:: STORED RECORDS

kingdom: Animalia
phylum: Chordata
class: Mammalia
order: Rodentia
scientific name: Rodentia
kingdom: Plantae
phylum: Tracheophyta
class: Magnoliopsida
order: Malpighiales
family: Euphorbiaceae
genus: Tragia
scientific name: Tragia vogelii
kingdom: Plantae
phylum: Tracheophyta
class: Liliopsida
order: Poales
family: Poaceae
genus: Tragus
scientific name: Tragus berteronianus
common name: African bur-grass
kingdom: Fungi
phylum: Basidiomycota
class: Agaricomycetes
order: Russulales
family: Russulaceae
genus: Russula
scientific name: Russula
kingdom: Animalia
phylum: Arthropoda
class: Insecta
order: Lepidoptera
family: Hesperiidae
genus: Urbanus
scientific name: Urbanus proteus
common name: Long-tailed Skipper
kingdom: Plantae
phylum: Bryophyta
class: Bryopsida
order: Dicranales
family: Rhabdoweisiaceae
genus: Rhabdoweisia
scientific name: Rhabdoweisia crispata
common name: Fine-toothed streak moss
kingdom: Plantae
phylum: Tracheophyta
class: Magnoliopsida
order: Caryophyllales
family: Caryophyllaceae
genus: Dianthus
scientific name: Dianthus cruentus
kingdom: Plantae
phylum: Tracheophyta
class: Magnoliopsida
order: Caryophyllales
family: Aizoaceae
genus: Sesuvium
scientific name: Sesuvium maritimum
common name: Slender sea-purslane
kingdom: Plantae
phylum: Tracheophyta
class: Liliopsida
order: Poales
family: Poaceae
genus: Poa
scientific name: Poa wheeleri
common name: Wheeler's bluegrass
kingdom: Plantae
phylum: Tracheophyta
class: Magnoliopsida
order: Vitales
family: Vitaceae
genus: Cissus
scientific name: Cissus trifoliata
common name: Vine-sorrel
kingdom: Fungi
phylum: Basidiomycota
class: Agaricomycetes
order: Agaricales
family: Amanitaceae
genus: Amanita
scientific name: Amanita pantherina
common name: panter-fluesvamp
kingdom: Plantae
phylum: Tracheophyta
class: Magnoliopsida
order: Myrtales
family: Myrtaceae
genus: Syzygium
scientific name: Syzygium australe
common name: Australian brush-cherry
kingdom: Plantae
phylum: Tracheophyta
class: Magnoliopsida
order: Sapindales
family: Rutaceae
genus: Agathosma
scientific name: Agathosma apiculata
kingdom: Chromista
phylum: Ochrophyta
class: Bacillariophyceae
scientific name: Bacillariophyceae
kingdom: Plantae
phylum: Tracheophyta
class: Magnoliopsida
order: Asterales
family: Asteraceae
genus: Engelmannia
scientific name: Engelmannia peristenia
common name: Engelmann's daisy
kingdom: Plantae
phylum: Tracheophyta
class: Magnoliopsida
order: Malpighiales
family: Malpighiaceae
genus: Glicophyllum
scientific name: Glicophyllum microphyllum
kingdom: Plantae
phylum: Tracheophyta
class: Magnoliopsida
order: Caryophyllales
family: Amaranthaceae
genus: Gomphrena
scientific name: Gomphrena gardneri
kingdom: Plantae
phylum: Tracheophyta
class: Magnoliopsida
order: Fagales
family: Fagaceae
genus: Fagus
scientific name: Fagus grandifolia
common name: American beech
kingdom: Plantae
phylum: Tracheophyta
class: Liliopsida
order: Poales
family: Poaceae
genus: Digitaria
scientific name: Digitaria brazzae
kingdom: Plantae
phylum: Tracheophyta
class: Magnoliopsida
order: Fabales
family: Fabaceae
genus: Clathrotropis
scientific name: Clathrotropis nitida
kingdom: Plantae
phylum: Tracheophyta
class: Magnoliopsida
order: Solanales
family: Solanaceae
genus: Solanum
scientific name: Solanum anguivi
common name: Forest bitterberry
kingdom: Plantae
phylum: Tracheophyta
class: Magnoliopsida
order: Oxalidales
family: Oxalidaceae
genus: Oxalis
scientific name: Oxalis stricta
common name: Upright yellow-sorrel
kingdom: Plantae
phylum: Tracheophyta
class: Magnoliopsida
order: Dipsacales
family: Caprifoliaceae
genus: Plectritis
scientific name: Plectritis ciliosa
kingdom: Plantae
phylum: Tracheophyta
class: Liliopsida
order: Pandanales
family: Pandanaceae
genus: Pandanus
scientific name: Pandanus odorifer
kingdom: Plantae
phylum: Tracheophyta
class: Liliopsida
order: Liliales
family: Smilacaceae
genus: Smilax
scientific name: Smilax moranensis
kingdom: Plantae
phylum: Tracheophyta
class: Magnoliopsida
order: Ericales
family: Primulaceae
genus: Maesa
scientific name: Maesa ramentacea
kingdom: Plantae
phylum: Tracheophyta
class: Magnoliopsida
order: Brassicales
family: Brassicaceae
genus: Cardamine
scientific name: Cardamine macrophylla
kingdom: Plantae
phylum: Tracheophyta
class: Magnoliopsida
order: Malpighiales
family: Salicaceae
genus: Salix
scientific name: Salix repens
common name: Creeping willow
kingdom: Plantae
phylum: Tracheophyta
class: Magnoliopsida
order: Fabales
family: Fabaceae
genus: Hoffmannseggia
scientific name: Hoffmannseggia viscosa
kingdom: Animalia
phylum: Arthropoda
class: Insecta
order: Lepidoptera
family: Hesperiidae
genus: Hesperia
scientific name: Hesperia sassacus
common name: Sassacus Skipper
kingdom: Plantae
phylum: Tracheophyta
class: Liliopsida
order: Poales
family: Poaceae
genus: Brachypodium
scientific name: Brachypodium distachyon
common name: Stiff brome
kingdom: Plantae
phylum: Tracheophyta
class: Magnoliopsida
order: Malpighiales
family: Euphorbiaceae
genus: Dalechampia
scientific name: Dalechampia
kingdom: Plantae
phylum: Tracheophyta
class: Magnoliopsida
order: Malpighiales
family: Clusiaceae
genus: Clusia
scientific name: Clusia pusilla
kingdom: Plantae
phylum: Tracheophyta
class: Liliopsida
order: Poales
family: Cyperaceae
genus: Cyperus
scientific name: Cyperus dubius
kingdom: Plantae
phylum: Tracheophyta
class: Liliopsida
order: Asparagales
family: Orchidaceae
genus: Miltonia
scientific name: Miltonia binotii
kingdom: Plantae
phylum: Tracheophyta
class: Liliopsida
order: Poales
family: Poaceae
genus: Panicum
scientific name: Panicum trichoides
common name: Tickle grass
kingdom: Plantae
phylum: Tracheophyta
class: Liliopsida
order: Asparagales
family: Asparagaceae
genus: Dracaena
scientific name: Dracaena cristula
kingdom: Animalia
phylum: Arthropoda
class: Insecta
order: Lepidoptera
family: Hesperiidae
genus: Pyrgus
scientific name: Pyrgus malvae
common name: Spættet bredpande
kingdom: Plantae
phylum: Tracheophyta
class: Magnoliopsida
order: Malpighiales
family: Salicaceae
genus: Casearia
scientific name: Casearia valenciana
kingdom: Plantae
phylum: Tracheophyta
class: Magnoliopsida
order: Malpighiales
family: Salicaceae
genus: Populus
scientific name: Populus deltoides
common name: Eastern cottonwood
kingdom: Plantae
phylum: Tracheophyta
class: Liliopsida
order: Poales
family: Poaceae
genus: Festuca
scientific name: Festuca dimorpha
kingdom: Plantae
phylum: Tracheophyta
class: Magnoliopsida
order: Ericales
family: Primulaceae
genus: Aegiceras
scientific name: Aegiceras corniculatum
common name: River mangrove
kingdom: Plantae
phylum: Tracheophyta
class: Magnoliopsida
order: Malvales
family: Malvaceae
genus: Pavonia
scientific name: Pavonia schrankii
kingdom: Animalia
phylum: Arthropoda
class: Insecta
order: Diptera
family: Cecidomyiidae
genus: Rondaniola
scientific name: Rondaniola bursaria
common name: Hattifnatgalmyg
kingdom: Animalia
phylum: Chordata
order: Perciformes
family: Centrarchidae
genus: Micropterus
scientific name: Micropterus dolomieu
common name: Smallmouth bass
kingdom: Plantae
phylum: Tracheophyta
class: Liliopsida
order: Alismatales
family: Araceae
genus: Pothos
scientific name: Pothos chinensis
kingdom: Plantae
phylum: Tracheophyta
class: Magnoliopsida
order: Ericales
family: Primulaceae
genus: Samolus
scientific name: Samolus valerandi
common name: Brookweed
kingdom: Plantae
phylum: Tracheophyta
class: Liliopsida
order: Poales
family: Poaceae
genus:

::::

## DESCRIPTION OF THE TASK
Can you format the data above as a JSON list of strings, covering only the stretch from the line containing "scientific name: Pothos chinensis" through the last line of the data, with one string per line and blank lines omitted?

## EXERCISE RESPONSE
[
  "scientific name: Pothos chinensis",
  "kingdom: Plantae",
  "phylum: Tracheophyta",
  "class: Magnoliopsida",
  "order: Ericales",
  "family: Primulaceae",
  "genus: Samolus",
  "scientific name: Samolus valerandi",
  "common name: Brookweed",
  "kingdom: Plantae",
  "phylum: Tracheophyta",
  "class: Liliopsida",
  "order: Poales",
  "family: Poaceae",
  "genus:"
]